(Stored records)

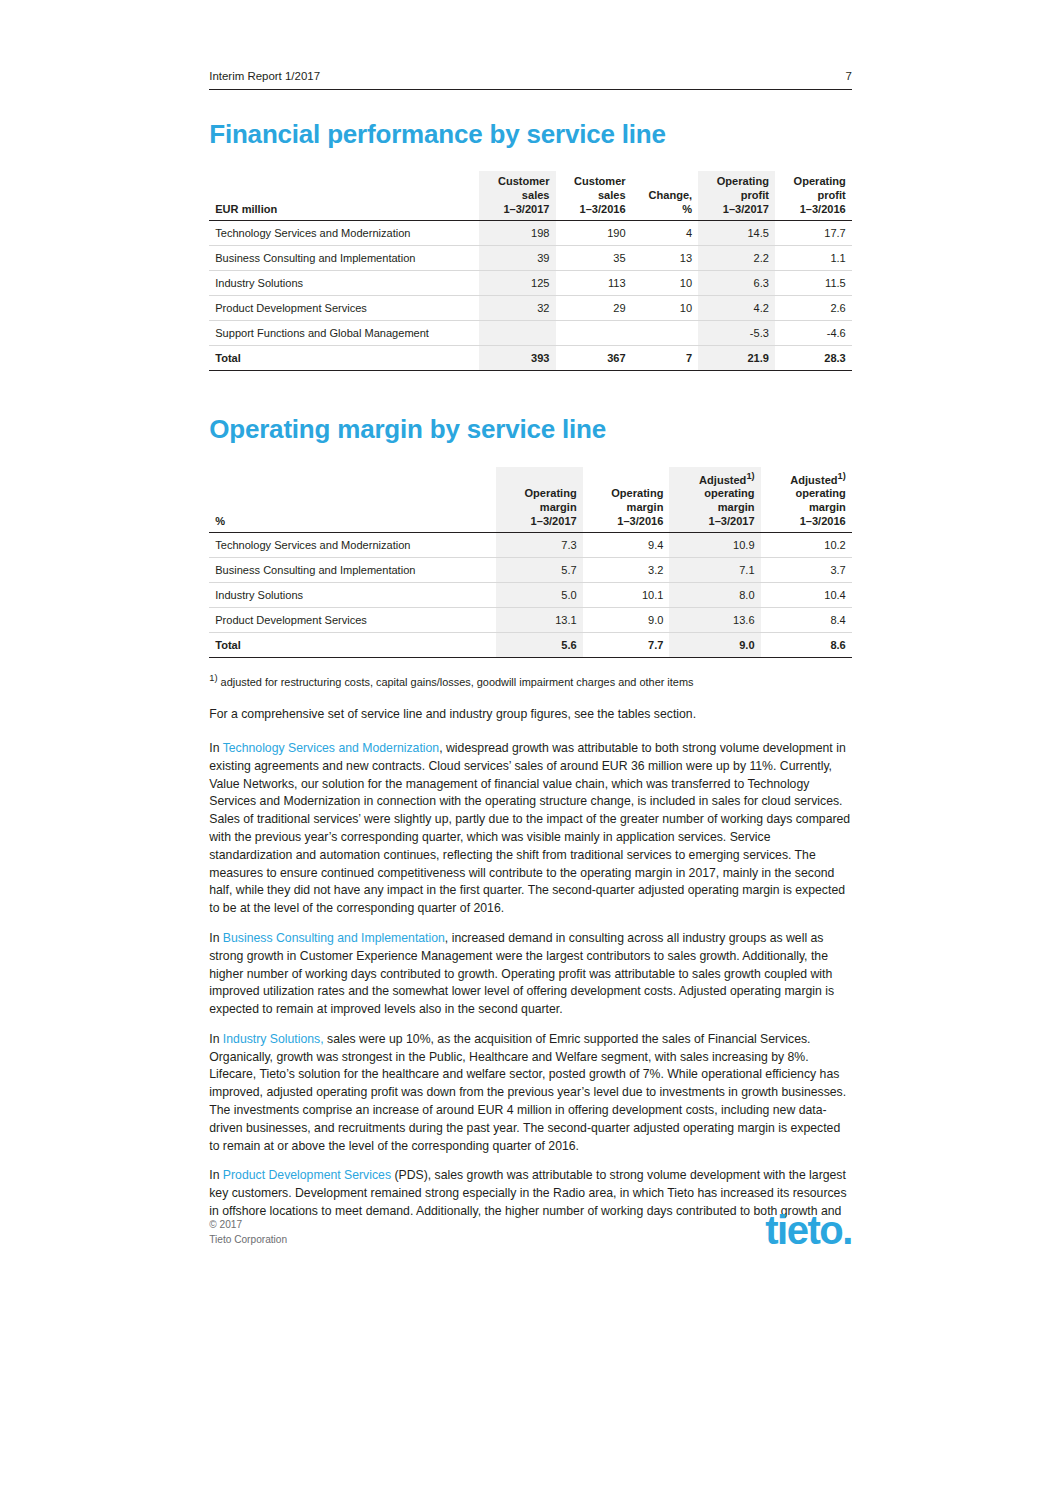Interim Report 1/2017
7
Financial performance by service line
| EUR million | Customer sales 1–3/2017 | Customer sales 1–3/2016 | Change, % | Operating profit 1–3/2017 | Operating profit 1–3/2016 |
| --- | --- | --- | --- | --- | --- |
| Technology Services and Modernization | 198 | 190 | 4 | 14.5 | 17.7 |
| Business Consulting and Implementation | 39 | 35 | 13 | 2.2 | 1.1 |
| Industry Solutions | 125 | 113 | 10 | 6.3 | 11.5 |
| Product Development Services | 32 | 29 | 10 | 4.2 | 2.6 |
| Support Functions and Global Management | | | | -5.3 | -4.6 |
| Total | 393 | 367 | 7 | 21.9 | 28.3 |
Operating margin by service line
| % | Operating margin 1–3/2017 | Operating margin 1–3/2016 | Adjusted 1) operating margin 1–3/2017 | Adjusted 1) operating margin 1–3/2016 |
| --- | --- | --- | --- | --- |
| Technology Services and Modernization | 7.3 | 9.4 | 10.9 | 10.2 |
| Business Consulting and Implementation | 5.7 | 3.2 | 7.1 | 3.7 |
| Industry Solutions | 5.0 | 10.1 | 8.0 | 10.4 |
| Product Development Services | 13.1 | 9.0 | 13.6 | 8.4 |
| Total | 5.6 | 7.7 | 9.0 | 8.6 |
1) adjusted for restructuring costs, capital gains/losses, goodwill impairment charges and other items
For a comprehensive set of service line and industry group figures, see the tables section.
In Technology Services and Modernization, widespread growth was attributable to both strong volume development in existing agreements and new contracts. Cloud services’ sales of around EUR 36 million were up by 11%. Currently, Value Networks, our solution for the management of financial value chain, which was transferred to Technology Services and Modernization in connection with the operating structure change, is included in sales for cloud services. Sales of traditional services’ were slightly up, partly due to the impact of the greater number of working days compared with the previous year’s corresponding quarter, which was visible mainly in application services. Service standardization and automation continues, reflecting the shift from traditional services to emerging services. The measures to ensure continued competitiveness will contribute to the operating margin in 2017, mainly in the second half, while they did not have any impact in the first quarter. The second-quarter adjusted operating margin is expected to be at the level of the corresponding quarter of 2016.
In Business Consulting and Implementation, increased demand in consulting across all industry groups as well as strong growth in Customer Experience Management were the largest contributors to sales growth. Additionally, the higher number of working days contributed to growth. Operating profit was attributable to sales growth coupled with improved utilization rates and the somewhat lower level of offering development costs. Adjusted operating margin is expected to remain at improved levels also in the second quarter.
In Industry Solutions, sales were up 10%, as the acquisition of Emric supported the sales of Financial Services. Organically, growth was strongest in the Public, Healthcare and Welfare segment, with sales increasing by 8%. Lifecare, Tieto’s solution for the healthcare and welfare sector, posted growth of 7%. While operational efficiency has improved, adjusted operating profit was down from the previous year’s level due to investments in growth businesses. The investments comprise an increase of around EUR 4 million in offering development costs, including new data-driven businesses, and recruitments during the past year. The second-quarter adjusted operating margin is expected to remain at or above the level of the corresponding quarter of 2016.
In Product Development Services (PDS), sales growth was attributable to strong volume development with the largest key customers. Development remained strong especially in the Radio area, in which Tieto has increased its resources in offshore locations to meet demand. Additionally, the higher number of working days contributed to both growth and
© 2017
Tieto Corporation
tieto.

### PROBLEM DESCRIPTION
Transcribe all the lines above exactly; any image among them is skipped.

### ANSWER BELOW
Interim Report 1/2017
7
Financial performance by service line
| EUR million | Customer sales 1–3/2017 | Customer sales 1–3/2016 | Change, % | Operating profit 1–3/2017 | Operating profit 1–3/2016 |
| --- | --- | --- | --- | --- | --- |
| Technology Services and Modernization | 198 | 190 | 4 | 14.5 | 17.7 |
| Business Consulting and Implementation | 39 | 35 | 13 | 2.2 | 1.1 |
| Industry Solutions | 125 | 113 | 10 | 6.3 | 11.5 |
| Product Development Services | 32 | 29 | 10 | 4.2 | 2.6 |
| Support Functions and Global Management | | | | -5.3 | -4.6 |
| Total | 393 | 367 | 7 | 21.9 | 28.3 |
Operating margin by service line
| % | Operating margin 1–3/2017 | Operating margin 1–3/2016 | Adjusted 1) operating margin 1–3/2017 | Adjusted 1) operating margin 1–3/2016 |
| --- | --- | --- | --- | --- |
| Technology Services and Modernization | 7.3 | 9.4 | 10.9 | 10.2 |
| Business Consulting and Implementation | 5.7 | 3.2 | 7.1 | 3.7 |
| Industry Solutions | 5.0 | 10.1 | 8.0 | 10.4 |
| Product Development Services | 13.1 | 9.0 | 13.6 | 8.4 |
| Total | 5.6 | 7.7 | 9.0 | 8.6 |
1) adjusted for restructuring costs, capital gains/losses, goodwill impairment charges and other items
For a comprehensive set of service line and industry group figures, see the tables section.
In Technology Services and Modernization, widespread growth was attributable to both strong volume development in existing agreements and new contracts. Cloud services’ sales of around EUR 36 million were up by 11%. Currently, Value Networks, our solution for the management of financial value chain, which was transferred to Technology Services and Modernization in connection with the operating structure change, is included in sales for cloud services. Sales of traditional services’ were slightly up, partly due to the impact of the greater number of working days compared with the previous year’s corresponding quarter, which was visible mainly in application services. Service standardization and automation continues, reflecting the shift from traditional services to emerging services. The measures to ensure continued competitiveness will contribute to the operating margin in 2017, mainly in the second half, while they did not have any impact in the first quarter. The second-quarter adjusted operating margin is expected to be at the level of the corresponding quarter of 2016.
In Business Consulting and Implementation, increased demand in consulting across all industry groups as well as strong growth in Customer Experience Management were the largest contributors to sales growth. Additionally, the higher number of working days contributed to growth. Operating profit was attributable to sales growth coupled with improved utilization rates and the somewhat lower level of offering development costs. Adjusted operating margin is expected to remain at improved levels also in the second quarter.
In Industry Solutions, sales were up 10%, as the acquisition of Emric supported the sales of Financial Services. Organically, growth was strongest in the Public, Healthcare and Welfare segment, with sales increasing by 8%. Lifecare, Tieto’s solution for the healthcare and welfare sector, posted growth of 7%. While operational efficiency has improved, adjusted operating profit was down from the previous year’s level due to investments in growth businesses. The investments comprise an increase of around EUR 4 million in offering development costs, including new data-driven businesses, and recruitments during the past year. The second-quarter adjusted operating margin is expected to remain at or above the level of the corresponding quarter of 2016.
In Product Development Services (PDS), sales growth was attributable to strong volume development with the largest key customers. Development remained strong especially in the Radio area, in which Tieto has increased its resources in offshore locations to meet demand. Additionally, the higher number of working days contributed to both growth and
© 2017
Tieto Corporation
tieto.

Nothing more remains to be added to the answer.